The Valeur estate sat in perfect stillness, wrapped in the muted warmth of dusk. The sky outside the tall windows burned a gentle gold, but the atmosphere inside the grand dining room was heavier than usual.
Lucien Valeur sat at the head of the long mahogany table — silent, unreadable. His jaw, sharp as the edge of a blade, was tense, though his eyes remained calm, almost indifferent. The only sign of his displeasure was the way his thumb slowly circled the rim of the wine glass between his fingers.
You sat to his right, his queen — the only softness in his dark world. You felt it in the air, in the subtle weight pressing against your chest: he was holding back.
The staff had prepared a flawless dinner. Everything was where it should be. Everything except one thing.
Or rather — someone.
And then, footsteps. Rushed. Light. Familiar.
Elara.
Seventeen, stubborn, beautiful — a perfect storm of her father’s fire and your defiance. Her cheeks were flushed, hair slightly tousled from running. She entered with an apologetic breath and quickly sat down.
Lucien didn’t look at her. Not at first.
The tension stretched like a wire. He lifted his wine glass, eyes still on the deep red liquid.
Then, with the same tone he used to silence entire rooms full of powerful men, he spoke:
“What did you take to get home?”
Elara flinched, caught off guard. Her voice betrayed her nerves. “A taxi,” she muttered.
Lucien sipped his wine. Then, almost too casually:
“You don’t have to kiss the driver as payment.”
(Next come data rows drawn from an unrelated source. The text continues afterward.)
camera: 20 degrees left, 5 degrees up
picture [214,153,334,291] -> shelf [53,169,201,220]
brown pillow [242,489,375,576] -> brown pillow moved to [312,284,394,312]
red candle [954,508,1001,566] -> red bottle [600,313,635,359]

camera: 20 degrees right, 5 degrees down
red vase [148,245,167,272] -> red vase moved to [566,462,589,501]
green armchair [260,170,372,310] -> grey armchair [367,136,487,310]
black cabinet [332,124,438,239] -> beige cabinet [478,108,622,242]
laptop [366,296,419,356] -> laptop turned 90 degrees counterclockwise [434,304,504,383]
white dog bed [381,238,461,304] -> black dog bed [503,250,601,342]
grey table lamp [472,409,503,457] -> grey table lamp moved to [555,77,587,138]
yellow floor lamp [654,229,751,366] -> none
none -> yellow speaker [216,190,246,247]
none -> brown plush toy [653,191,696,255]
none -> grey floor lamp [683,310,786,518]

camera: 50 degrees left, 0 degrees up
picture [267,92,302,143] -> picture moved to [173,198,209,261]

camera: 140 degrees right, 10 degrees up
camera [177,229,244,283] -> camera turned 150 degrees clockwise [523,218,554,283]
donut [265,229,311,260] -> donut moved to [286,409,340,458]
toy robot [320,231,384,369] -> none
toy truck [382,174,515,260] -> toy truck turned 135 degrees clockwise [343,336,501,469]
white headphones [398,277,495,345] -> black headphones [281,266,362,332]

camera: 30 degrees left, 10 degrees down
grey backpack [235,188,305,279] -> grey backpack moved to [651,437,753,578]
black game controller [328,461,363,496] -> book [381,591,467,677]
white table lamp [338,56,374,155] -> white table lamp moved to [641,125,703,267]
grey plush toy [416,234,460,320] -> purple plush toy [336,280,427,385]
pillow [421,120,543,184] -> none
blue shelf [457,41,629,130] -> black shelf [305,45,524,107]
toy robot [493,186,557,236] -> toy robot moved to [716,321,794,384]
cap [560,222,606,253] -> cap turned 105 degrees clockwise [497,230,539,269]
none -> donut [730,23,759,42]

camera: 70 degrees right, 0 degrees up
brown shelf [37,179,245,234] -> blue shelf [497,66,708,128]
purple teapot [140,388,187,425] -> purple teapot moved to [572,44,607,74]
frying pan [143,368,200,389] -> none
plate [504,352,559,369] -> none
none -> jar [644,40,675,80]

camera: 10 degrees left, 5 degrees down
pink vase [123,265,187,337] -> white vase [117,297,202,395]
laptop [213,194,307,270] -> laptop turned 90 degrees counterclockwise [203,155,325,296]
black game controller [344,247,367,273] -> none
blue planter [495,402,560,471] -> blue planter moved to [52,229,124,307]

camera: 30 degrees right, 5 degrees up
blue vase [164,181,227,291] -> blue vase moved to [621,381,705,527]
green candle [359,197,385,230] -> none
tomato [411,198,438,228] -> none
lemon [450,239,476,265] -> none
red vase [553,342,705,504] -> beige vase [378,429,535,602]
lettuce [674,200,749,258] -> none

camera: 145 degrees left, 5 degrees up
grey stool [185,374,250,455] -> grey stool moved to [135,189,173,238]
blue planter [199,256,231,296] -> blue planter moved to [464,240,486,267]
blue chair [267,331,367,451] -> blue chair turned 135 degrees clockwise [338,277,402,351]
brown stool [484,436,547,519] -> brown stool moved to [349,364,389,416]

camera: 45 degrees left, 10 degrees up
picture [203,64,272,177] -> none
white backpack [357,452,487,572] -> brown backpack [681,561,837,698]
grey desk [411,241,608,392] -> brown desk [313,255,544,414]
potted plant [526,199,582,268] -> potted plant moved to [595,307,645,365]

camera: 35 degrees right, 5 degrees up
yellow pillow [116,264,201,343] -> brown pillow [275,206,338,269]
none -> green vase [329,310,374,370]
The words dropped into the silence like a blade.
You froze. Your hand brushed his beneath the table, a silent Lucien…, but he didn’t react.
Elara’s face snapped toward him, her eyes wide, furious. “He’s a good guy, Dad.” She hissed, practically spitting the words.
Lucien didn’t raise his eyes. He cut into his steak, slow and calm.
“I’m sure,” he said flatly, voice calm in a way that made it worse. “They all are, until they aren’t.”
The silence returned. Until the clatter.
Elara slammed her fork and knife onto the porcelain plate, the sound cracking through the room. Her chair scraped slightly back. Her breathing was uneven, and her jaw clenched.
She had his fire. But your passion.
“You don’t even know him!”
Lucien finally looked up. Not in anger. But in that deadly, unreadable calm — the kind that made grown men shake. His eyes — so terrifying in business, so tender with you — settled on his daughter like cold steel.
“I don’t need to know him to protect my daughter.” He spoke not with rage — but with a quiet, terrifying certainty.
Your fingers gently wrapped around his under the table. “Lucien…” you whispered this time, out loud, a quiet plea.
And only then — only then — his grip softened. Just enough. He sighed.
His voice, now lower, softer, but no less firm:
“No more sneaking out. No more lies. If he wants to be with my daughter…” He looked at Elara again. “…he meets me. At this table. As a man.”
Elara didn’t answer. But she sat back down, quieter, still trembling — not from fear, but pride swallowing itself. Her hands fidgeted with her napkin. Her eyes flicked to you — and there, they softened.
You reached across, brushing a hand gently over hers. A quiet reminder: you are loved. Even in the fire.
And Lucien?
Lucien looked at you now — not Elara — his queen. His whole damn world. In his eyes, for a fleeting second, the fire settled. The storm quieted.
He pressed a kiss to your knuckles under the table.
A silent apology. A vow: No one touches what’s mine. But I will never burn you with the fire I keep to protect you.